Thursday and Friday evenings bring the dreaded round of concurrent sessions; there's always multiple talks to attend.  That might be a time when being there can be just as frustrating as watching by Twitter.  Informatics talks aren't concentrated in an informatics session, but rather assigned to the biological theme.  If I were there, I'd probably park myself in the metagenomics session on Friday, but the cancer session running then looks good too.

A number of talks appear to be around expanding sequencing's role as a detection methodology for "other things".  Tamir Biezuner of the Weizmann's talk is on cell lineage tracing,  Geoffrey Nelson (MRC) on linking genes to phenotypes

Some other talks of note: Eddy Rubin on "metagenomic diamond mining" -- natural products perhaps?  Shawn Levy (HudsonAlpha) on phasing genomes on the HiSeq X. Karen Meltz Steinberg on a "first African reference genome assembly". 

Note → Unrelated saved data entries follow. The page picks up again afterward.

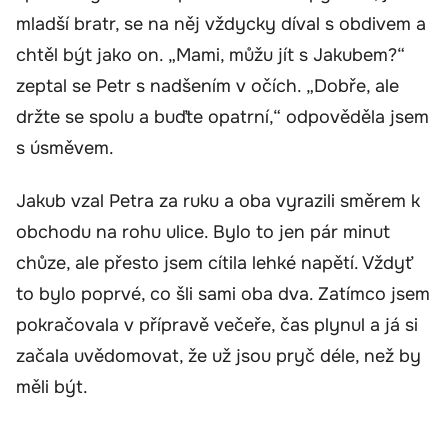
mladší bratr, se na něj vždycky díval s obdivem a
chtěl být jako on. „Mami, můžu jít s Jakubem?“
zeptal se Petr s nadšením v očích. „Dobře, ale
držte se spolu a buďte opatrní,“ odpověděla jsem
s úsměvem.
Jakub vzal Petra za ruku a oba vyrazili směrem k
obchodu na rohu ulice. Bylo to jen pár minut
chůze, ale přesto jsem cítila lehké napětí. Vždyť
to bylo poprvé, co šli sami oba dva. Zatímco jsem
pokračovala v přípravě večeře, čas plynul a já si
začala uvědomovat, že už jsou pryč déle, než by
měli být.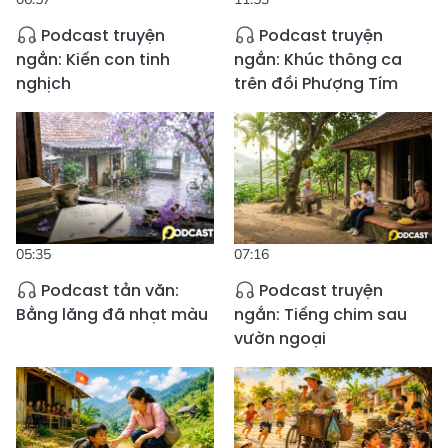
Podcast truyện
Podcast truyện
ngắn: Kiến con tinh
ngắn: Khúc thông ca
nghịch
trên đồi Phượng Tím
05:35
07:16
Podcast tản văn:
Podcast truyện
Bằng lăng đã nhạt màu
ngắn: Tiếng chim sau
vườn ngoại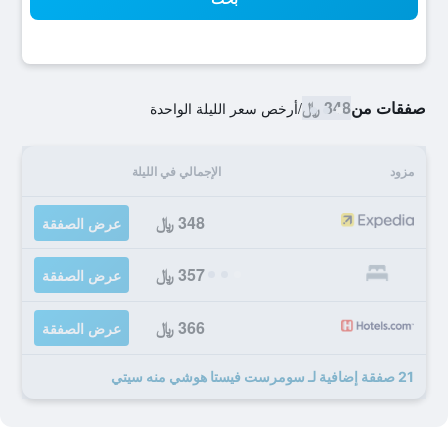
صفقات من
348 ﷼
/
أرخص سعر الليلة الواحدة
مزود
الإجمالي في الليلة
348 ﷼
عرض الصفقة
357 ﷼
عرض الصفقة
366 ﷼
عرض الصفقة
21 صفقة إضافية لـ سومرست فيستا هوشي منه سيتي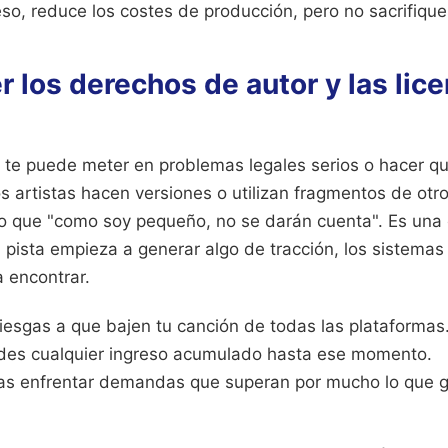
so, reduce los costes de producción, pero no sacrifiques 
 los derechos de autor y las lic
ue te puede meter en problemas legales serios o hacer q
s artistas hacen versiones o utilizan fragmentos de otr
 que "como soy pequeño, no se darán cuenta". Es una e
pista empieza a generar algo de tracción, los sistemas
 encontrar.
riesgas a que bajen tu canción de todas las plataformas
des cualquier ingreso acumulado hasta ese momento.
ías enfrentar demandas que superan por mucho lo que g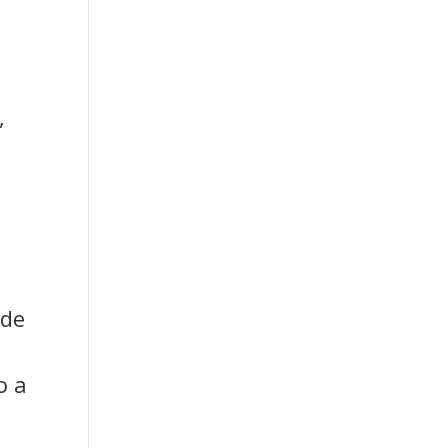
,
 de
r
o a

The big closing question is will there be an 800-pound gorilla in the room as Christopher HIll closes out the meeting with "Long-read sequence assembly of the gorilla genome".  After all, who would have a more vested interest?

An advance thank you to anyone who live Tweets (#agbt16) the talks or writes them up later.  AGBT has a host of "official bloggers" this year -- Dale Yuzuki, Meredith Salisbury, and James Hadfield --  but don't let them take all the glory!  Plus, I doubt James will be tweeting his own talk.  I'll be re-tweeting some of the highlights, and probably generating a Storify or two a day (first one is up, though I plan to continue to add to it) of the tweet streams.

1 comment:

Dale Yuzuki said...

Thanks for the preview Keith - on my way myself to Orlando at the moment and agreed that the concurrent sessions one suffers from the 'I chose the wrong line at the supermarket' problem, facing the opportunity cost first-hand of making a choice and then monitoring Twitter in real-time as excitement gets generated in other sessions...

Heck I may just take some time on Friday to call you and chat a bit. Indeed, attending AGBT is quite a privilege, and I in all honesty did not expect to attend this year, but thanks to SeraCare and the kindness of others it all worked out.